Le Comité scientifique a répondu avec véhémence à la directrice de l'OMS pour l'Afrique, Matshido Moeti. Réunie samedi 13 juin avec le chef de l'Etat, Abdelmadjid Tebboune, cette organisation sanitaire a accusé la responsable de l'OMS d'avoir "manipulé" les chiffres de la pandémie en Algérie.

"Elle a manipulé les données quotidiennes concernant les cas de contamination en Algérie", lit-on dans le communiqué de la présidence. Ainsi, le Comité scientifique dément les statistiques avancées par la directrice régionale de l'OMS et l'accuse de "dépassement de prérogatives".

Pour rappel, dans son rapport publié jeudi 11 juin, l'OMS avait prévu une augmentation constante de cas de contamination en Afrique. Elle a précisé que 70% des décès dans le continent noir se concentrent dans cinq pays, à savoir l'Algérie, l'Égypte, le Nigeria, le Soudan et l'Afrique du Sud.

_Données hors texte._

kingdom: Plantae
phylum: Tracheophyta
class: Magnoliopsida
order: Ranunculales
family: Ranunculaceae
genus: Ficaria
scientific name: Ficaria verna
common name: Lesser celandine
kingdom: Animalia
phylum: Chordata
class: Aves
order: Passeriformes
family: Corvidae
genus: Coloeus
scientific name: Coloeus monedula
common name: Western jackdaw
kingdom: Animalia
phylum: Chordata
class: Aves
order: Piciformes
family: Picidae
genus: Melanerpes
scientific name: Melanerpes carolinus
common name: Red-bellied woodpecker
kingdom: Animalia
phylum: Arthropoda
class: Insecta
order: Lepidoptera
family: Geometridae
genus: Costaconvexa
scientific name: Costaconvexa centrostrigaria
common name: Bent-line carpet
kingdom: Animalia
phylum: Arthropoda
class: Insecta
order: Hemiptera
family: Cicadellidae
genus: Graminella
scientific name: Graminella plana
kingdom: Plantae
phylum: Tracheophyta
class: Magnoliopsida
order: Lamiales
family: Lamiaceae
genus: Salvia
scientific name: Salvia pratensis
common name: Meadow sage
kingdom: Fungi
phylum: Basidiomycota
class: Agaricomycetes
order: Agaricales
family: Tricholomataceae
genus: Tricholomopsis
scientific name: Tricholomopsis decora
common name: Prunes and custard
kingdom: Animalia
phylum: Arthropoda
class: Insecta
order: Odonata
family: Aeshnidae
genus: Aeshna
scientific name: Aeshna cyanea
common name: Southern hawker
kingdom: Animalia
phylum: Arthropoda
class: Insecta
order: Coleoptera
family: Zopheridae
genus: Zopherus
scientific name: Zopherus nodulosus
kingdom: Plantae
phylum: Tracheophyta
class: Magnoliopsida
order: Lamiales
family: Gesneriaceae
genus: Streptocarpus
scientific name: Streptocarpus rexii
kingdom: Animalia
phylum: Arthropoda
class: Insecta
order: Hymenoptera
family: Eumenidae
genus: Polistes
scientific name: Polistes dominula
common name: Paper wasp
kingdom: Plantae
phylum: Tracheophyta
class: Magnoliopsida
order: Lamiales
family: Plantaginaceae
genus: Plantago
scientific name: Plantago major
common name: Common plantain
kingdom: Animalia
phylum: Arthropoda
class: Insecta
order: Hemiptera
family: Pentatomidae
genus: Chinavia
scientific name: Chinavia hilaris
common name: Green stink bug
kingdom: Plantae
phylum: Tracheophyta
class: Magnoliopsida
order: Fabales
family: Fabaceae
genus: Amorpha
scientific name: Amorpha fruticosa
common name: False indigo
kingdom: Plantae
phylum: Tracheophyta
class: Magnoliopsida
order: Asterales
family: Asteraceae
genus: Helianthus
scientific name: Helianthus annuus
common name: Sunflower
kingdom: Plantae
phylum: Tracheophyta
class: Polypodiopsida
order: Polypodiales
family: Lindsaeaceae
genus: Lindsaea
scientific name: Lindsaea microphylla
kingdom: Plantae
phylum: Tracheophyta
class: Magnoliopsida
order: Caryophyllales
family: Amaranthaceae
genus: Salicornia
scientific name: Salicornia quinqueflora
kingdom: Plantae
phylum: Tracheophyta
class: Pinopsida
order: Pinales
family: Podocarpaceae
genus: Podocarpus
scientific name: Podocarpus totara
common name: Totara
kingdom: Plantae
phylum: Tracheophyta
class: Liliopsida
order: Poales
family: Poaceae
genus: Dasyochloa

“Je crains que nous devrions probablement vivre avec une augmentation régulière dans la région”, a, en effet, estimé Matshido Moeti. La directrice de l’OMS pour la région Afrique invite, par conséquent, les pays africains concernés, dont l’Algérie, à prendre des mesures sanitaires strictes. Pour elle, ces pays sont des zones à haut risque où le virus pourrait se propager davantage.